> **BRANO DI LETTURA**
+++

Inevitabile confronto con l'estrema destra belgio_proteste_296

In Belgio, crisi politica e crisi di identità vanno a braccetto. Il sistema proporzionale ha favorito la frammentazione di una politica già divisa su base linguistica. Oggi sono presenti 12 partiti alla Camera e 10 al Senato. Da anni, il Paese di fiamminghi e valloni non riesce a darsi un governo stabile. Le elezioni del giugno 2007 hanno portato a 9 mesi di trattative, quindi alla nascita di 3 diversi governi, durati ciascuno alcuni mesi. Nel giugno 2010, a causa di contrasti su una legge sull’isola bilingue di Bruxelles, si è tornati al voto anticipato. Le elezioni anticipate dello scorso giugno hanno assegnato la maggioranza relativa alla N-VA, il partito che reclama la separazione delle Fiandre dal resto del Paese. Da allora, tre tentativi di formare un governo sono andati a vuoto. Ora la N-VA si è chiamata fuori dai giochi, e i dissidi si sono inaspriti al punto che anche i francofoni parlano di secessione. L’ex premier Leterme guida un governo incaricato di gestire gli affari correnti. La crisi è tale che alcuni organi di stampa hanno ipotizzato l’abdicazione di re Alberto II, unico collante dello Stato.

+++

> **COMPITO ASSEGNATO 1**
Ricopia fedelmente le righe dell'elenco dalla prima fino a quella che contiene "réductions et des mises à jour de", inclusa, tralasciando le immagini.
> **COMPITO ASSEGNATO 2**
Prosegui il brano sulla crisi politica in Belgio, riprendendo subito dopo la sua ultima frase.
Il brano e l'elenco provengono da fonti diverse.

+++

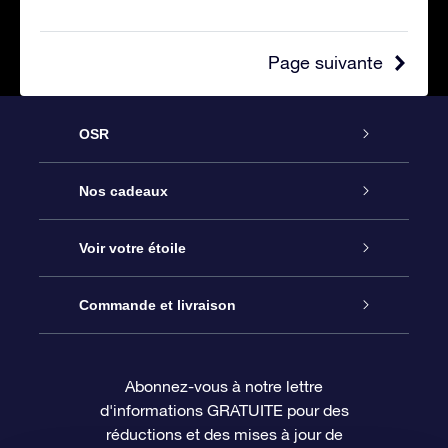
Page suivante
OSR
Service
Nos cadeaux
À propos de l’OSR
Cadeau d’étoile en ligne
Voir votre étoile
Nous contacter
Coffret cadeau OSR
Registre des étoiles
Commande et livraison
Le blog
Cadeau Super Star
Appli OSR Star Finder
Connexion client
Abonnez-vous à notre lettre
d'informations GRATUITE pour des
Questions fréquemment posées
Carte cadeau OSR
Page d’accueil personnalisée
Informations de paiement
réductions et des mises à jour de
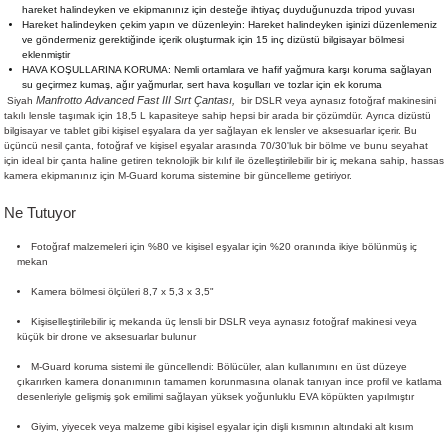
hareket halindeyken ve ekipmanınız için desteğe ihtiyaç duyduğunuzda tripod yuvası
Hareket halindeyken çekim yapın ve düzenleyin: Hareket halindeyken işinizi düzenlemeniz
ve göndermeniz gerektiğinde içerik oluşturmak için 15 inç dizüstü bilgisayar bölmesi
eklenmiştir
HAVA KOŞULLARINA KORUMA: Nemli ortamlara ve hafif yağmura karşı koruma sağlayan
su geçirmez kumaş, ağır yağmurlar, sert hava koşulları ve tozlar için ek koruma
Manfrotto Advanced Fast III Sırt Çantası,
Siyah
bir DSLR veya aynasız fotoğraf makinesini
takılı lensle taşımak için 18,5 L kapasiteye sahip hepsi bir arada bir çözümdür. Ayrıca dizüstü
bilgisayar ve tablet gibi kişisel eşyalara da yer sağlayan ek lensler ve aksesuarlar içerir. Bu
üçüncü nesil çanta, fotoğraf ve kişisel eşyalar arasında 70/30'luk bir bölme ve bunu seyahat
için ideal bir çanta haline getiren teknolojik bir kılıf ile özelleştirilebilir bir iç mekana sahip, hassas
kamera ekipmanınız için M-Guard koruma sistemine bir güncelleme getiriyor.
Ne Tutuyor
Fotoğraf malzemeleri için %80 ve kişisel eşyalar için %20 oranında ikiye bölünmüş iç
mekan
Kamera bölmesi ölçüleri 8,7 x 5,3 x 3,5"
Kişiselleştirilebilir iç mekanda üç lensli bir DSLR veya aynasız fotoğraf makinesi veya
küçük bir drone ve aksesuarlar bulunur
M-Guard koruma sistemi ile güncellendi: Bölücüler, alan kullanımını en üst düzeye
çıkarırken kamera donanımının tamamen korunmasına olanak tanıyan ince profil ve katlama
desenleriyle gelişmiş şok emilimi sağlayan yüksek yoğunluklu EVA köpükten yapılmıştır
Giyim, yiyecek veya malzeme gibi kişisel eşyalar için dişli kısmının altındaki alt kısım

+++

> **RISULTATO ATTESO 1**
Page suivante
OSR
Service
Nos cadeaux
À propos de l’OSR
Cadeau d’étoile en ligne
Voir votre étoile
Nous contacter
Coffret cadeau OSR
Registre des étoiles
Commande et livraison
Le blog
Cadeau Super Star
Appli OSR Star Finder
Connexion client
Abonnez-vous à notre lettre
d'informations GRATUITE pour des
Questions fréquemment posées
Carte cadeau OSR
Page d’accueil personnalisée
Informations de paiement
réductions et des mises à jour de

> **RISULTATO ATTESO 2**
I Paesi Bassi hanno un sistema proporzionale, con 10 partiti in Parlamento. L’ultimo voto ha premiato il Pvv, partito anti-islamico di estrema destra, assurto a terza formazione. Oggi, liberali e cristiano-democratici costituiscono un governo di minoranza (52 seggi su 150) con l’appoggio determinante dell’estrema destra, destinata a dettare alcuni fondamentali punti dell’agenda politica. La nuova esperienza mette fine a una maggioranza anomala tra laburisti, cristiano-democratici e conservatori, nata nel 2006 davanti alla progressiva polarizzazione dell’elettorato e costretta a gettare la spugna per le insanabili fratture ideologiche tra i partiti che la componevano. La storia dell’Olanda moderna è dominata dai cristiano-democratici, alleati ora della destra, ora della sinistra. La formula si indebolisce lentamente finché, nel 1994, i cristiano-democratici rimangono tagliati fuori. Al governo va una sorta di “Grossekoalition” ante-litteram, con laburisti e liberali. Nel 2002, la coalizione perde la maggioranza a causa dell’emergere della lista di Pim Fortuyn, primo leader xenofobo olandese, ucciso poco prima delle elezioni. Il nuovo governo accomuna destra moderata e radicale, ma crolla dopo soli 3 mesi. Orfana di Fortuyn, l’estrema destra trova un nuovo leader in Geert Wilders, fondatore nel 2005 del Pvv.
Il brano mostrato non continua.